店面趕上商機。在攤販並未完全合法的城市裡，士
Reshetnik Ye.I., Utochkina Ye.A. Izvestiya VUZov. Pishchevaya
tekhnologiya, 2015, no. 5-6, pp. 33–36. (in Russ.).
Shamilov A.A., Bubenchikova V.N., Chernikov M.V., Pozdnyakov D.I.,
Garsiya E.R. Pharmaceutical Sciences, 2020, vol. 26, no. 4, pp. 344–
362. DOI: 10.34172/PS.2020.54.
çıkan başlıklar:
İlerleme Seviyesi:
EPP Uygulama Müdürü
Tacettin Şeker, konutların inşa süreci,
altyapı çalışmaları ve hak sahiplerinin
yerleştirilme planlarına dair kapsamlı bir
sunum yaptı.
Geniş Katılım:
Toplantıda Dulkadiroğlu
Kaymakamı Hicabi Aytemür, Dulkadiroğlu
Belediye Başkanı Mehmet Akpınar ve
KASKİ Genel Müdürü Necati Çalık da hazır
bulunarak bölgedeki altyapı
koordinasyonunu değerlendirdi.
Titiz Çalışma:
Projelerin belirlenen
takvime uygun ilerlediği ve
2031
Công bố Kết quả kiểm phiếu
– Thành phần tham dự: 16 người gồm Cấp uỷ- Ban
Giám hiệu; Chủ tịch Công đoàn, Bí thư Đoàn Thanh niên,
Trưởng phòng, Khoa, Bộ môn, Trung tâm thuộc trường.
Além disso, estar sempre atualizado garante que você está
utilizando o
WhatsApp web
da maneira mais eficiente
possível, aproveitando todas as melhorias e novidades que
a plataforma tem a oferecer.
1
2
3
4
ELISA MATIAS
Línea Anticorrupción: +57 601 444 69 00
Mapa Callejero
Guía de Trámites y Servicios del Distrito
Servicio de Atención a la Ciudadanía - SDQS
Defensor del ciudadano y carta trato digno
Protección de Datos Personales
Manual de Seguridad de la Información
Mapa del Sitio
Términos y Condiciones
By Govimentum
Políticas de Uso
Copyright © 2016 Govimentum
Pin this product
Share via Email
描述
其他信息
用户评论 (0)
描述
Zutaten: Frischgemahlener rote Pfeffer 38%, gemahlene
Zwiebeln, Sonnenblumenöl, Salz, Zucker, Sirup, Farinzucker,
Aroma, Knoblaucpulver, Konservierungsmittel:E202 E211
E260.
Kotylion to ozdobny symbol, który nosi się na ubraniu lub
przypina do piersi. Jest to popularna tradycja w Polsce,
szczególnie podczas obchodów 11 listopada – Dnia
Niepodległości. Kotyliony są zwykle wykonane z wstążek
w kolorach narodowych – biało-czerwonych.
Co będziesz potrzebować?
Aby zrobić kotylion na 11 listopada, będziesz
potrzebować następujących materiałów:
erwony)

----

#### [WHAT YOU NEED TO DO]
Please print, unchanged, the lines from the one holding "Mapa Callejero" through the last line of the listing above, including both and omitting the rest.

#### [ANSWER BOX]
Mapa Callejero
Guía de Trámites y Servicios del Distrito
Servicio de Atención a la Ciudadanía - SDQS
Defensor del ciudadano y carta trato digno
Protección de Datos Personales
Manual de Seguridad de la Información
Mapa del Sitio
Términos y Condiciones
By Govimentum
Políticas de Uso
Copyright © 2016 Govimentum
Pin this product
Share via Email
描述
其他信息
用户评论 (0)
描述
Zutaten: Frischgemahlener rote Pfeffer 38%, gemahlene
Zwiebeln, Sonnenblumenöl, Salz, Zucker, Sirup, Farinzucker,
Aroma, Knoblaucpulver, Konservierungsmittel:E202 E211
E260.
Kotylion to ozdobny symbol, który nosi się na ubraniu lub
przypina do piersi. Jest to popularna tradycja w Polsce,
szczególnie podczas obchodów 11 listopada – Dnia
Niepodległości. Kotyliony są zwykle wykonane z wstążek
w kolorach narodowych – biało-czerwonych.
Co będziesz potrzebować?
Aby zrobić kotylion na 11 listopada, będziesz
potrzebować następujących materiałów:
erwony)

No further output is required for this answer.